The Long Journey of Exploring Applications in Ultrafast Laser Processing
In China, the number of companies specializing in precision laser equipment is relatively small, accounting for only about 1/20 of the metal laser cutting enterprises. These companies are generally not large in scale and have limited opportunities for process development in industries such as chips, PCBs, and panels. Moreover, industries with mature production processes in terminal applications often face numerous trials and validations when transitioning to laser micro-processing. Discovering reliable new process solutions demands significant trial and error, considering equipment costs. This transition isn't an easy process.
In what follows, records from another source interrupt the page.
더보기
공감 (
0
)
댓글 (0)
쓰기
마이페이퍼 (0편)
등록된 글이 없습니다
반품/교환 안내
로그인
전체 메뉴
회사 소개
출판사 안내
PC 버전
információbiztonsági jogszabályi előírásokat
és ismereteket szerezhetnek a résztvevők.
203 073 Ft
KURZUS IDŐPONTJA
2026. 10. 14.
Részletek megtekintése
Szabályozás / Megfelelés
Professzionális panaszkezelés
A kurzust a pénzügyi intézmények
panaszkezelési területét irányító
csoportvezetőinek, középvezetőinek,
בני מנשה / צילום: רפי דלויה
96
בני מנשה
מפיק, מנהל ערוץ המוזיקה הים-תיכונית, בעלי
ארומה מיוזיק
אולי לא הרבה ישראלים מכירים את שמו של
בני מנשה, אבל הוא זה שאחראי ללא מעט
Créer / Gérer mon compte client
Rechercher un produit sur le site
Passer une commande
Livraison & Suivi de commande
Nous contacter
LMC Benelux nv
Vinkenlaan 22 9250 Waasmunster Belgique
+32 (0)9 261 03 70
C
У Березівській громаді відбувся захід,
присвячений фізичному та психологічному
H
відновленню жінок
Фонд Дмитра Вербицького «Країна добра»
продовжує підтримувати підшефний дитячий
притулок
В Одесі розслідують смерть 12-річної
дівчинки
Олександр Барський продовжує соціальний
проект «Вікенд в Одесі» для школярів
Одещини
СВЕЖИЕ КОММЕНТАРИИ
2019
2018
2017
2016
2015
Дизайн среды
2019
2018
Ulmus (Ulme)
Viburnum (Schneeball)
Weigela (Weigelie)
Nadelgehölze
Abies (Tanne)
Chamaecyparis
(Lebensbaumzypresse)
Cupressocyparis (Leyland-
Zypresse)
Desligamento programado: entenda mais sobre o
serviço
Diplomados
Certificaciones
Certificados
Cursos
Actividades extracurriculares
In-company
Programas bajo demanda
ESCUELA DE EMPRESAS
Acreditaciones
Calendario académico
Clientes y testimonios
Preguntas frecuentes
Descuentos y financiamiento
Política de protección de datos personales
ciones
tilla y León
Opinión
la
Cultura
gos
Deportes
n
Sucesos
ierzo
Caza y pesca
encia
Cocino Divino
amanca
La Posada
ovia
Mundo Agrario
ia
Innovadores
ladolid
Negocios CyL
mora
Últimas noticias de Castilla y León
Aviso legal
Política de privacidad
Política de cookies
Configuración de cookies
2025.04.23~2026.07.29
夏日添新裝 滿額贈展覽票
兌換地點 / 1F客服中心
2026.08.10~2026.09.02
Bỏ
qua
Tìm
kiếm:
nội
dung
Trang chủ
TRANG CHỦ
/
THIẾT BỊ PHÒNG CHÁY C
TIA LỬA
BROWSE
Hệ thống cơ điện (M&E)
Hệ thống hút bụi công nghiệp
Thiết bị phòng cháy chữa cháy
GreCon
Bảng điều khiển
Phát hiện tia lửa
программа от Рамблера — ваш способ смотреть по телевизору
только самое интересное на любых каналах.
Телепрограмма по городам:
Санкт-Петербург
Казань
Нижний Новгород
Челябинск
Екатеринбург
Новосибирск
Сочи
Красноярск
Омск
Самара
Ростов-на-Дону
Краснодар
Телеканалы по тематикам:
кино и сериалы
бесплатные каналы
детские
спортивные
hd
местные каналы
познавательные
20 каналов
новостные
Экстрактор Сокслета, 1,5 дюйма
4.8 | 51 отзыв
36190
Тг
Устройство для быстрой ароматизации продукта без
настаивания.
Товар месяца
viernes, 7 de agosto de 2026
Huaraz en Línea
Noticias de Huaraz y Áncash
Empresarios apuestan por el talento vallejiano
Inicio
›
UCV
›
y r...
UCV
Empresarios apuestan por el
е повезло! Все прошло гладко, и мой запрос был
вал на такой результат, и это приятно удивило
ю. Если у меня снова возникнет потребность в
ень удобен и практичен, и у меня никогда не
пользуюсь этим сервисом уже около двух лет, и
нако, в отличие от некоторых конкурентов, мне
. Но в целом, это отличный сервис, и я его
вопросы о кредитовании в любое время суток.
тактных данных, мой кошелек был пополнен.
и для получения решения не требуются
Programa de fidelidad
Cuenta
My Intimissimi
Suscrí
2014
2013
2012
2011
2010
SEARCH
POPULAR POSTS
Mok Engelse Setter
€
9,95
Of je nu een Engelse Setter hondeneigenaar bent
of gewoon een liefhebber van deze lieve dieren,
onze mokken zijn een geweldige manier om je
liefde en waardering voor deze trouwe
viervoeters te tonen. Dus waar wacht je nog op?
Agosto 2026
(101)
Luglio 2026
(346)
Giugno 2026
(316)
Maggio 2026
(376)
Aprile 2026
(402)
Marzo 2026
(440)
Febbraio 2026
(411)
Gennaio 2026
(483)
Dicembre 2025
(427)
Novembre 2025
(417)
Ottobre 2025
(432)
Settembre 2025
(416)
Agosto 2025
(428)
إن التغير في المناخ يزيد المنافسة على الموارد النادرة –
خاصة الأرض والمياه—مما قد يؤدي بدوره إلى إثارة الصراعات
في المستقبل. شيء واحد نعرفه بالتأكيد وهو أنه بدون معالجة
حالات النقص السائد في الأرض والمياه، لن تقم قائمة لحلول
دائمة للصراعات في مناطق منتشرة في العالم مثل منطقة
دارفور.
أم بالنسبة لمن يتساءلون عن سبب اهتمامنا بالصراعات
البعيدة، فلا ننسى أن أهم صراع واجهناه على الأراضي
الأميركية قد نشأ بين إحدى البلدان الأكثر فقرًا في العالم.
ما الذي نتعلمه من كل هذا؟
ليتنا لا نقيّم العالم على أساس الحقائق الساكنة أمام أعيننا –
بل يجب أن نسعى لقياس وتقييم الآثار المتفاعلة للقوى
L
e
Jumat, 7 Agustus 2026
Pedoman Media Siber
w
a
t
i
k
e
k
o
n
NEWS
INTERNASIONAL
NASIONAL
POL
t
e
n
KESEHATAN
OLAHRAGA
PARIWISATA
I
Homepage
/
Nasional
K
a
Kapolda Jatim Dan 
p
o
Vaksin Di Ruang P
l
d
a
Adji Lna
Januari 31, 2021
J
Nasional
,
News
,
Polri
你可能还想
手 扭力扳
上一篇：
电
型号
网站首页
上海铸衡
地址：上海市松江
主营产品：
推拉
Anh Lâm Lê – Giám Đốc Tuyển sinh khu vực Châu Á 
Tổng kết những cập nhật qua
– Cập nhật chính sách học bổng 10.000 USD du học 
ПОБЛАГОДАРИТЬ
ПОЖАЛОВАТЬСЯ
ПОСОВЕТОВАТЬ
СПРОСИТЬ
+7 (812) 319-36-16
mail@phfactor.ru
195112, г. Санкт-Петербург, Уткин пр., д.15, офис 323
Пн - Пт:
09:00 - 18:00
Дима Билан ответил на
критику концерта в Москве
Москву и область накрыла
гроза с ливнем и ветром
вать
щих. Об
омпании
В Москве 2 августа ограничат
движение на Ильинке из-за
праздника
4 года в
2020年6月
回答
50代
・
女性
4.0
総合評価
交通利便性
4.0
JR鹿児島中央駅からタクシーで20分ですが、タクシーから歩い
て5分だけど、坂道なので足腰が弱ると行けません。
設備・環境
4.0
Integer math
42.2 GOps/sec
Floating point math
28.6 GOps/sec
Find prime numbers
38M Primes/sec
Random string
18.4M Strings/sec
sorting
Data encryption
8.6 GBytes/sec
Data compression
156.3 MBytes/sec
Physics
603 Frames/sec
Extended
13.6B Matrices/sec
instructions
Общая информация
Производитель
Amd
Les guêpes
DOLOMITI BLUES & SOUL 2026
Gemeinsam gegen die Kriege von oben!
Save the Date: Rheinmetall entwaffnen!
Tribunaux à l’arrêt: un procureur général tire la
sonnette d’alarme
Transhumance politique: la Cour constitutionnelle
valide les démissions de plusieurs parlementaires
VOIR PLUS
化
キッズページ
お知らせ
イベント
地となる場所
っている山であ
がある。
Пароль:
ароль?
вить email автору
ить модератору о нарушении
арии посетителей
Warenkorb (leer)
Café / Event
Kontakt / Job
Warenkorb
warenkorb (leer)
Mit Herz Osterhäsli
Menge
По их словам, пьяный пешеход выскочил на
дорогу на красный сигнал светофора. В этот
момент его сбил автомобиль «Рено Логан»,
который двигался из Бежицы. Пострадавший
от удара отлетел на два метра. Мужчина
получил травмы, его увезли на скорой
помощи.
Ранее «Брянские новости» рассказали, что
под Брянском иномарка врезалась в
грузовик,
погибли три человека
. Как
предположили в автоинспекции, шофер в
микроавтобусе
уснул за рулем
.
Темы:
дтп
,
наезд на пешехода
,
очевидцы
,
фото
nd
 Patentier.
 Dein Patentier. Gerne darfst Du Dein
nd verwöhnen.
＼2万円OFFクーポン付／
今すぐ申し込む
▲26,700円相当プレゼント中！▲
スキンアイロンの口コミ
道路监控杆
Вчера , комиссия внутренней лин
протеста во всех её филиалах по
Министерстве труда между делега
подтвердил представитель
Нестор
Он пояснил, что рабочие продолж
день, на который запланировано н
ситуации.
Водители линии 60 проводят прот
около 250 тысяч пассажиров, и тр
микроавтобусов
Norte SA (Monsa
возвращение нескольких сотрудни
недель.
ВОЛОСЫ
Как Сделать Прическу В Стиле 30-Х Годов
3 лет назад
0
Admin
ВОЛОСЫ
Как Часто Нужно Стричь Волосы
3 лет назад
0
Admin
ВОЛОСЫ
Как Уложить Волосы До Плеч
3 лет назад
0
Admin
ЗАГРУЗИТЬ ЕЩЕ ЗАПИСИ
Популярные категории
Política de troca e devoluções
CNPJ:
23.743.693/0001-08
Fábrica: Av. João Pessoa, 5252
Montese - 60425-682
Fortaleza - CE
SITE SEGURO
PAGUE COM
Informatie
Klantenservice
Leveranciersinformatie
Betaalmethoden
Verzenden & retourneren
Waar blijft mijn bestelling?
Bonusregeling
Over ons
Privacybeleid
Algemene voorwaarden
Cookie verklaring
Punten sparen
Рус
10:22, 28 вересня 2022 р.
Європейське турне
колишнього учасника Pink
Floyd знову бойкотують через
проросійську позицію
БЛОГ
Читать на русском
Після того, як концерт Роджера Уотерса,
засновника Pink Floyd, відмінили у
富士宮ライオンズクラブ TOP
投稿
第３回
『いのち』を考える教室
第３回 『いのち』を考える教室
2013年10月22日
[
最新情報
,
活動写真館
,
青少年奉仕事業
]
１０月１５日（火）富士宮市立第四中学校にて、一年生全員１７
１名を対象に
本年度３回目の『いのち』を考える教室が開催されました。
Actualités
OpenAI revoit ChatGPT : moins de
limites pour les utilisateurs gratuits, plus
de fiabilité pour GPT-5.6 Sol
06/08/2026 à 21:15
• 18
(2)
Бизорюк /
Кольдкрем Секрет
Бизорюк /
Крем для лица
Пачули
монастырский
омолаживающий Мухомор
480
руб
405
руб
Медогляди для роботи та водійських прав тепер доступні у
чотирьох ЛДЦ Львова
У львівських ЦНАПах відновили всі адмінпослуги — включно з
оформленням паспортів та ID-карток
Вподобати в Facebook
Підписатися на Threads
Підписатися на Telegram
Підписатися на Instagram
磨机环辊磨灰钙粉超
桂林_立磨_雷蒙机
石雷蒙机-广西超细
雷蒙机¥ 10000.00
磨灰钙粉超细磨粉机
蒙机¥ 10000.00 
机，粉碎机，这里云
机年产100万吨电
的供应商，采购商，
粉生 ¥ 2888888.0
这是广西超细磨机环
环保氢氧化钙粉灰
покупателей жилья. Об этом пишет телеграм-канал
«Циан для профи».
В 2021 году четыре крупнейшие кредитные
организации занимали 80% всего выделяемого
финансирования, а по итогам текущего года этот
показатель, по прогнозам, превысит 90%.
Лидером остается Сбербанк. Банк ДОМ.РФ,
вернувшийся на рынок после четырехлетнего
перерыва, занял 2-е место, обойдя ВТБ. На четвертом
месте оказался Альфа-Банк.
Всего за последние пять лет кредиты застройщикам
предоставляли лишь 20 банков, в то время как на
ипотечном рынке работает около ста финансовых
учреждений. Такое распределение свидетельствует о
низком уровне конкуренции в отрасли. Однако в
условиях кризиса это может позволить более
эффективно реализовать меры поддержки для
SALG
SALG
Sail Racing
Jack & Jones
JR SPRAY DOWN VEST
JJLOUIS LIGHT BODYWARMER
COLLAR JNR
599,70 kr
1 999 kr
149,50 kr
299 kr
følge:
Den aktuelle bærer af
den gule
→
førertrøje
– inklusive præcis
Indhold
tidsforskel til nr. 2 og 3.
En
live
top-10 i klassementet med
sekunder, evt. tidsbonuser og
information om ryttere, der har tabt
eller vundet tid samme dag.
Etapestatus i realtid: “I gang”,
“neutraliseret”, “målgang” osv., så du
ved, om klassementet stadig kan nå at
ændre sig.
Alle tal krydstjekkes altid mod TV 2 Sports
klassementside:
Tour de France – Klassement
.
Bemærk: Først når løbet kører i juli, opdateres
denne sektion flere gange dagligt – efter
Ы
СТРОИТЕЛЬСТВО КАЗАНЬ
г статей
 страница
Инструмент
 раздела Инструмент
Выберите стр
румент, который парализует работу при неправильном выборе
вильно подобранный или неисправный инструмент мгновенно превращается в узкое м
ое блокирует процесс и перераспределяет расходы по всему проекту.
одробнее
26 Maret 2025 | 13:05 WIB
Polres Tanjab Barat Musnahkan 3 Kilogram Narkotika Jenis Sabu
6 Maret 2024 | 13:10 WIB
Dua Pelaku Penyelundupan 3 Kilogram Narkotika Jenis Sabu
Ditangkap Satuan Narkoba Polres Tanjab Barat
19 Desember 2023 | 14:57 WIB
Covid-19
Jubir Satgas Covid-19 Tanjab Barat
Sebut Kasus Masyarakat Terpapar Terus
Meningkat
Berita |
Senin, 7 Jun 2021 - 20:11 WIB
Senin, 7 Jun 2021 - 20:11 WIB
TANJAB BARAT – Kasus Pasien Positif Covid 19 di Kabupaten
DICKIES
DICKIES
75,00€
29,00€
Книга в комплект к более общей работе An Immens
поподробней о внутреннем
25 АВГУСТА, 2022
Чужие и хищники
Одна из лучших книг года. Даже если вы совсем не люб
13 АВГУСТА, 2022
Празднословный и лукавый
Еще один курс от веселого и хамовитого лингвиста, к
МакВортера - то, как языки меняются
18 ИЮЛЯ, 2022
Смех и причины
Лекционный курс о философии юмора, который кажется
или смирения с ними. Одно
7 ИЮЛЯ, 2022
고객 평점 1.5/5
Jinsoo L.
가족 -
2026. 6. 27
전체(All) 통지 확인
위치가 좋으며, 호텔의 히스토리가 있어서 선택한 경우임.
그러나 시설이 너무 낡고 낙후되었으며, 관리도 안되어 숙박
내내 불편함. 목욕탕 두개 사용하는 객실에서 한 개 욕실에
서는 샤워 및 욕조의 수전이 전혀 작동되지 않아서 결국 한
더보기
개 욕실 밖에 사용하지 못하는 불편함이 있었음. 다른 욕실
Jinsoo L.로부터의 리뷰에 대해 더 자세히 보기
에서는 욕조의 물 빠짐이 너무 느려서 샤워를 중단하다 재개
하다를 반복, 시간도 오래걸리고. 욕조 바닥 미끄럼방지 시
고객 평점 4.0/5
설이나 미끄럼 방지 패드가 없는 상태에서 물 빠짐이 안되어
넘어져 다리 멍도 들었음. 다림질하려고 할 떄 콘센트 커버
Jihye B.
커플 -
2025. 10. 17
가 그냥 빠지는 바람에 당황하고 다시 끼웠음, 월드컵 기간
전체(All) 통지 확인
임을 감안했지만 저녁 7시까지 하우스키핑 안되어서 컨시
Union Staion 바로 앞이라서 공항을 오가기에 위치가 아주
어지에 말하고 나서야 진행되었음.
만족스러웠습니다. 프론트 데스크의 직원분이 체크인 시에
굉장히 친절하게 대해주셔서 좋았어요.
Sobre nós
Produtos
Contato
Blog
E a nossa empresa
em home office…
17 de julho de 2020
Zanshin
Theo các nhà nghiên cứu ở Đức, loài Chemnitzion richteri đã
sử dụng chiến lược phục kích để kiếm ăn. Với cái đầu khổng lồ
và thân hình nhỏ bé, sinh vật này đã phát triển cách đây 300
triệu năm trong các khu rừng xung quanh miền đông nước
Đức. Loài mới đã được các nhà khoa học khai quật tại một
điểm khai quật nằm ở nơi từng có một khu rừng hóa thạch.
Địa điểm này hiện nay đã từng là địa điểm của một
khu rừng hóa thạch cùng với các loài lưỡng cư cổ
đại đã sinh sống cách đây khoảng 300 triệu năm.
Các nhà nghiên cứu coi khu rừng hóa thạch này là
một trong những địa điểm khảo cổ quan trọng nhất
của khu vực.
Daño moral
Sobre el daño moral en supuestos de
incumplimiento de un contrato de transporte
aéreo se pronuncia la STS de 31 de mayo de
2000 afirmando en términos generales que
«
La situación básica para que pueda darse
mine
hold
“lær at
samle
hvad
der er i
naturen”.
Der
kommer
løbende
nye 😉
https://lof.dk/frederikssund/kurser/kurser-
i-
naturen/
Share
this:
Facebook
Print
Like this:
Whole-panel glass cutting might be a feasible entry point for ultrafast lasers into a specific niche. The rapid adoption of laser cutting for mobile glass screens stands as a successful example. However, delving into ultrafast lasers for special material components or semi-finished products in other industries requires more time for exploration. Currently, ultrafast laser applications remain somewhat limited, primarily focused on non-metallic material cutting. There's a scarcity of applications in broader fields like OLEDs/semiconductors, highlighting that China's overall level of ultrafast laser processing technology isn't yet high. This also implies enormous potential for future development, with an anticipated gradual surge in ultrafast laser processing applications over the next decade.